Sales tax is the worst of revenue options
In any election year, state revenues are among the hot topics being discussed. This year is no different. With our lingering debate over how to fund public education at the state level and a heightened sensitivity due to a $300 million projected deficit in the state’s next two-year budget, voters are asking questions about revenue sources and the candidates are responding. Unfortunately, some candidates are responding with the suggestion of a state sales tax without a full examination of the effects of implementing the tax.
We in New Hampshire have built a thriving segment of our economy on the lack of a sales tax. Retailing is the cornerstone of New Hampshire’s economy. In 2003, there were 9,097 different retailers in the state, that’s 20 percent of the private businesses. In that same year, 137,000 people were employed in retail trade, that’s one out of five employed people in the state. New Hampshire’s total annual retail sales reached over $25.5 billion in 2003, showing a growth of 3.5 percent.
An estimated 15 percent to 20 percent of all retail sales in New Hampshire come from out-of-state shoppers whose primary reason for coming to New Hampshire is to buy goods. That figure increases to nearly 50 percent in border towns.

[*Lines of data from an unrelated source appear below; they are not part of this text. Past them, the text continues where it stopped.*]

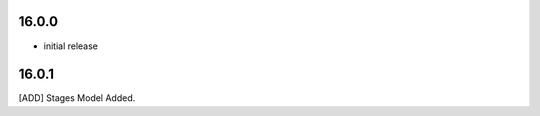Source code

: 16.0.0 
-------------------------
- initial release


16.0.1
------------------------
[ADD] Stages Model Added.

As an economic engine, our no-sales-tax status is exactly what a state needs — the ability to draw out-of-state residents across the border and entice them to leave their money here.
Retailing also builds the property tax base, provides jobs and creates the perfect opportunity for people entering the workforce to learn about business.
Lets examine the evidence:
• New Hampshire’s average weekly wage in the retail sector is approximately 5 percent higher than the national average.
• Retail employment grew faster in New Hampshire (10 percent) than the national average (6.3 percent) from 1999 to 2000.
• Household retail sales in New Hampshire in 2000 were $50,031, well above the New England average of $37,480 and the United States’ average of $33,113. Its not New Hampshire households that are doing all this shopping, but the cross-border influx.
• Per capita income in New Hampshire border towns is higher than the towns on the other side of the line in Massachusetts.
Retail sales of goods to people who make day trips solely to shop for those goods is enormous, and they come because we offer the same product they can get in Massachusetts or Maine or Vermont, or even Connecticut, but without the sales tax.
What would happen to our state with a sales tax? Cross-border sales would virtually disappear. The burden of a sales tax in New Hampshire would not be spread evenly (fairly) across the state, as the economic base that has been built to support the out-of-state retail sales in border towns will be for naught, people will lose jobs and property values will be diminished.
The sales tax is regressive, unfairly targeting lower-income individuals. If you make $100,000 a year, or $5,000 a year, you would still pay the same amount of sales tax on a $100 television set. Sales tax proposals typically do exempt a number of items. Nonetheless, a sales tax will still take a higher percentage of income the lower the income is. Pressures on those families will increase, as will demands on state and local services to support them.
And when the shoppers stay home to make their purchases, what happens to the employees who serve them food when they come and the rooms and meals tax they pay to the state? What happens to the tax they pay when they gas up? The liquor purchases they make while they are here? What will replace the business tax revenue that the state will no longer see because better than 25 percent of retail sales will disappear?
Loss of jobs along the border, a higher tax burden on lower income individuals, loss of other state revenues, and declining property values in border towns. Is that a good trade-off for “solving” the education funding dilemma?
Nancy C. Kyle is president of the Retail Merchants Association of New Hampshire.